AVAILABLE DATA:
────────────────────────────────────────
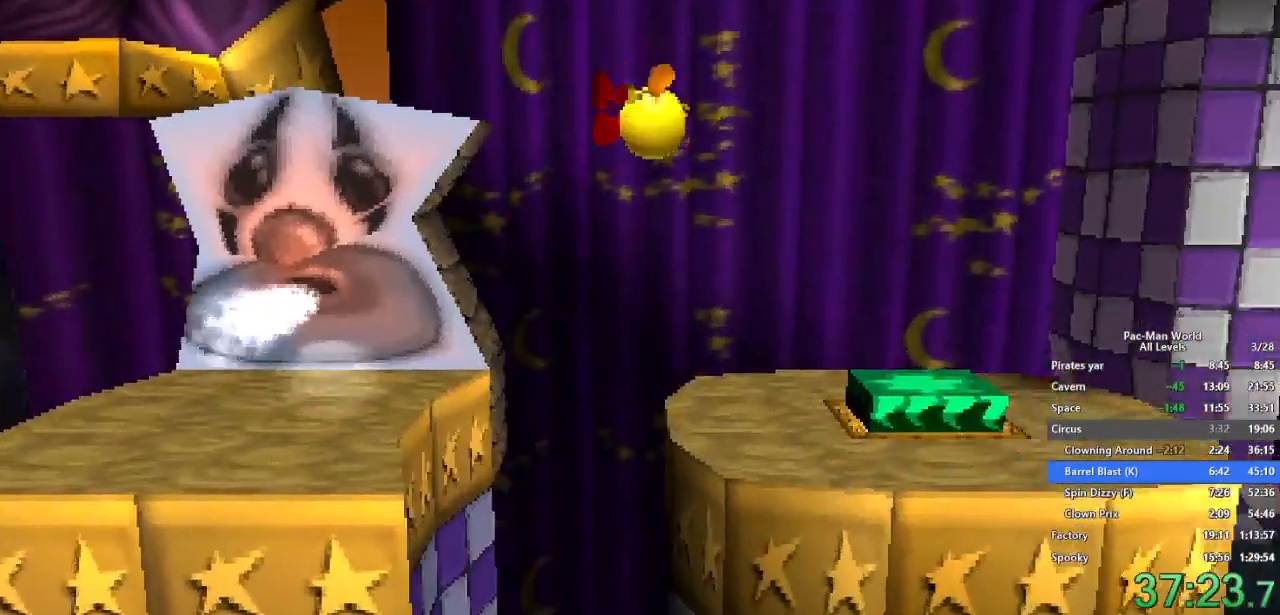
{"buttons": [], "left_stick": "down-right", "right_stick": "center", "events": [[117, "left_stick", "down-right"]]}
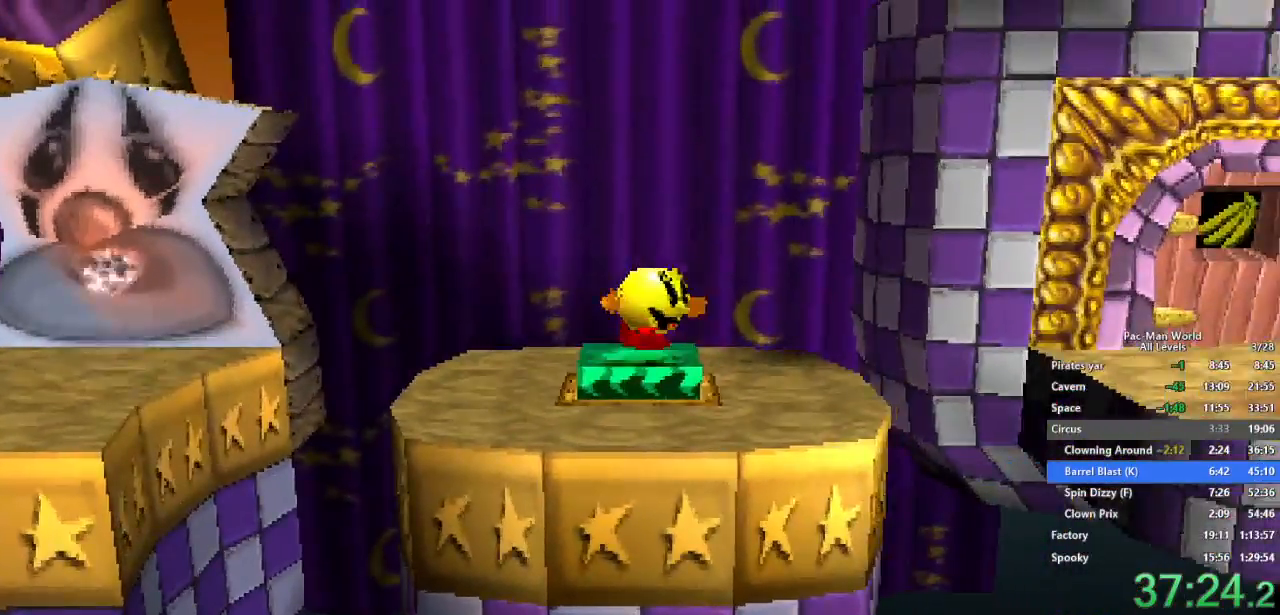
{"buttons": [], "left_stick": "center", "right_stick": "center", "events": [[67, "left_stick", "up-right"], [300, "left_stick", "up-left"], [467, "left_stick", "center"]]}
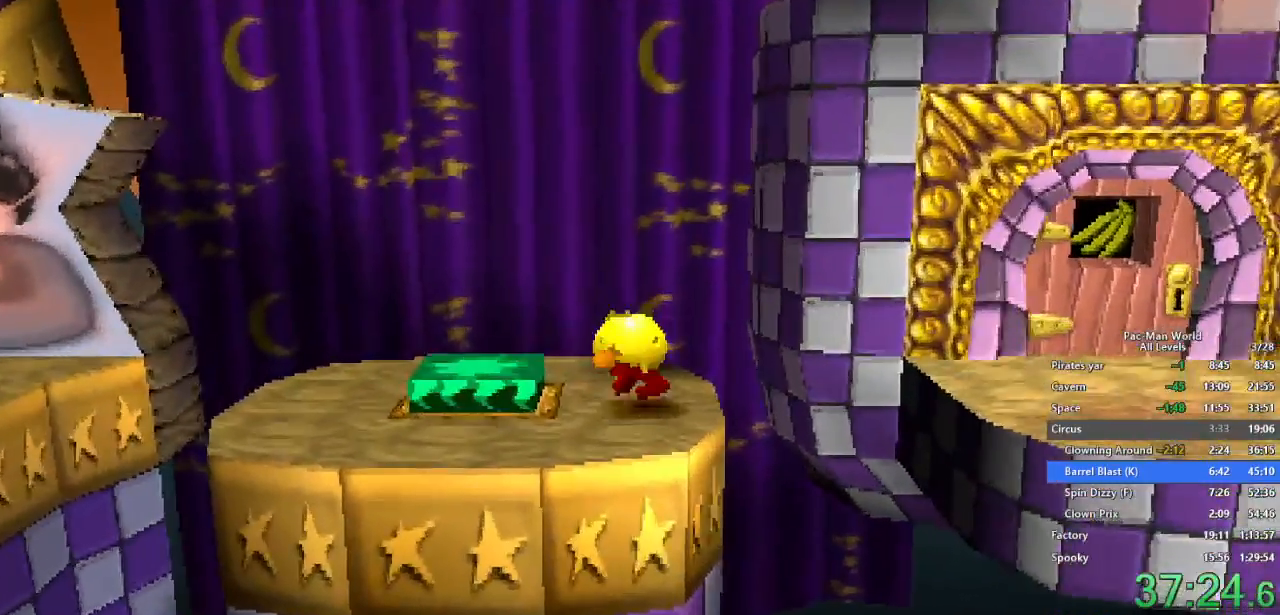
{"buttons": [], "left_stick": "down-right", "right_stick": "center", "events": [[17, "left_stick", "right"], [217, "A", "down"], [350, "A", "up"], [383, "left_stick", "down-right"]]}
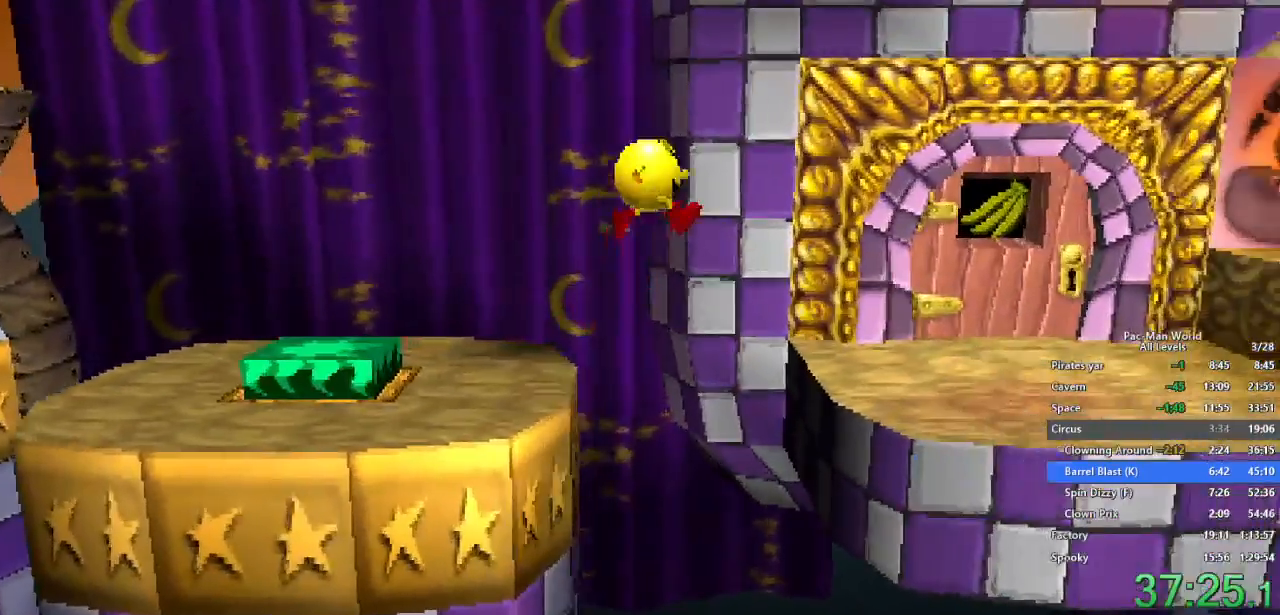
{"buttons": [], "left_stick": "right", "right_stick": "center", "events": [[17, "left_stick", "right"], [167, "left_stick", "up-right"], [383, "left_stick", "down-right"], [483, "left_stick", "right"]]}
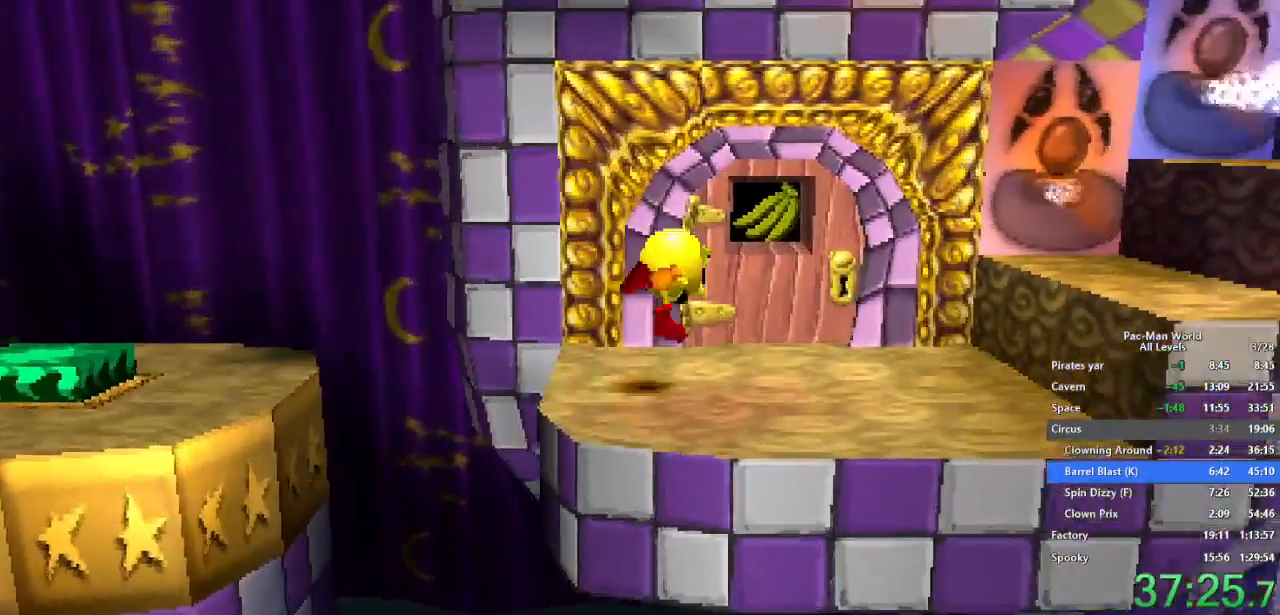
{"buttons": ["A"], "left_stick": "up-right", "right_stick": "center", "events": [[183, "A", "down"], [200, "left_stick", "up-right"], [333, "A", "up"], [500, "A", "down"]]}
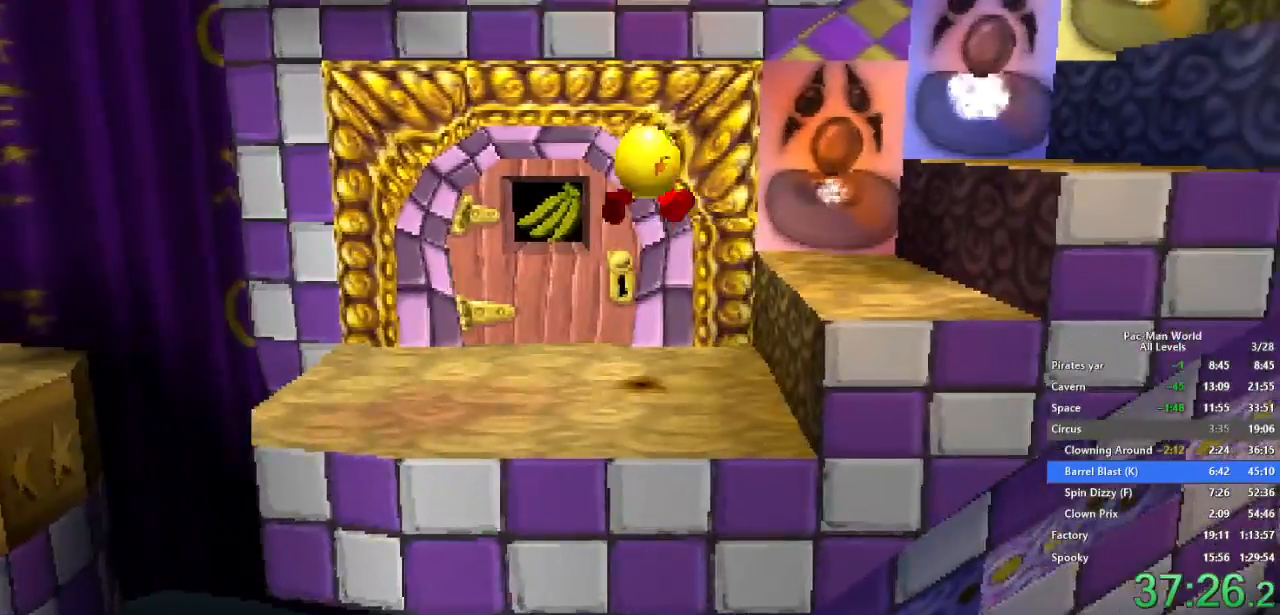
{"buttons": [], "left_stick": "up-right", "right_stick": "center", "events": [[133, "A", "up"], [300, "left_stick", "right"], [450, "left_stick", "up-right"]]}
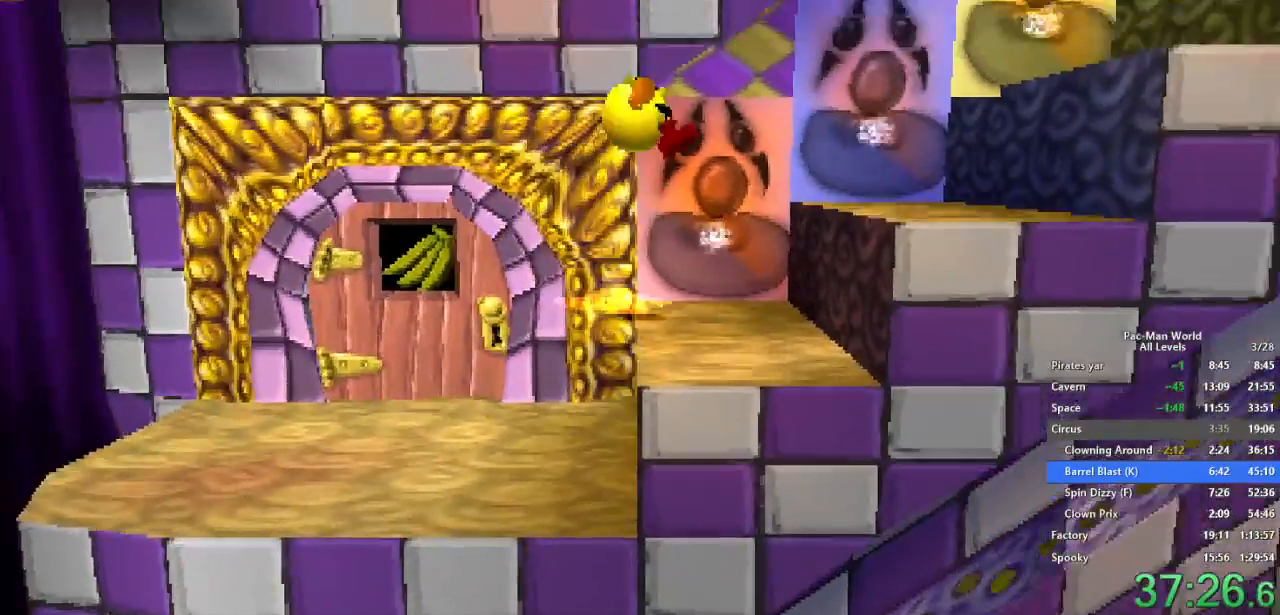
{"buttons": [], "left_stick": "right", "right_stick": "center", "events": [[50, "left_stick", "right"], [200, "A", "down"], [300, "A", "up"]]}
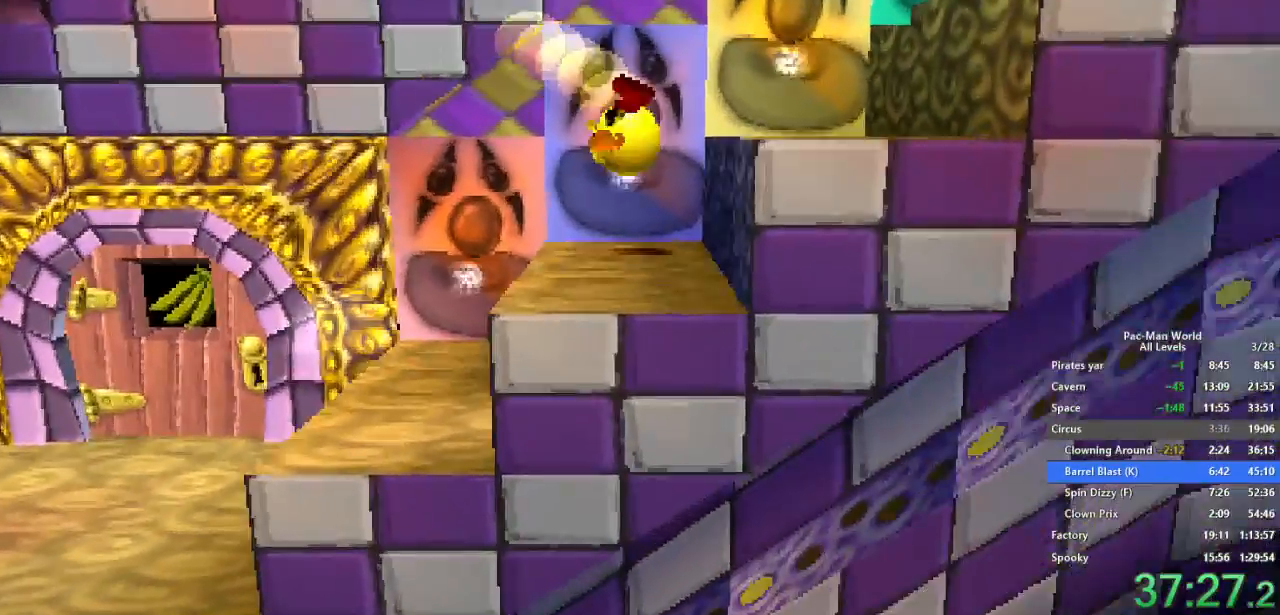
{"buttons": [], "left_stick": "up-right", "right_stick": "center", "events": [[50, "left_stick", "up-right"]]}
────────────────────────────────────────
Restate the material above word for word, dropping the pictures.

EXERCISE ANSWER:
{"buttons": [], "left_stick": "down-right", "right_stick": "center", "events": [[117, "left_stick", "down-right"]]}
{"buttons": [], "left_stick": "center", "right_stick": "center", "events": [[67, "left_stick", "up-right"], [300, "left_stick", "up-left"], [467, "left_stick", "center"]]}
{"buttons": [], "left_stick": "down-right", "right_stick": "center", "events": [[17, "left_stick", "right"], [217, "A", "down"], [350, "A", "up"], [383, "left_stick", "down-right"]]}
{"buttons": [], "left_stick": "right", "right_stick": "center", "events": [[17, "left_stick", "right"], [167, "left_stick", "up-right"], [383, "left_stick", "down-right"], [483, "left_stick", "right"]]}
{"buttons": ["A"], "left_stick": "up-right", "right_stick": "center", "events": [[183, "A", "down"], [200, "left_stick", "up-right"], [333, "A", "up"], [500, "A", "down"]]}
{"buttons": [], "left_stick": "up-right", "right_stick": "center", "events": [[133, "A", "up"], [300, "left_stick", "right"], [450, "left_stick", "up-right"]]}
{"buttons": [], "left_stick": "right", "right_stick": "center", "events": [[50, "left_stick", "right"], [200, "A", "down"], [300, "A", "up"]]}
{"buttons": [], "left_stick": "up-right", "right_stick": "center", "events": [[50, "left_stick", "up-right"]]}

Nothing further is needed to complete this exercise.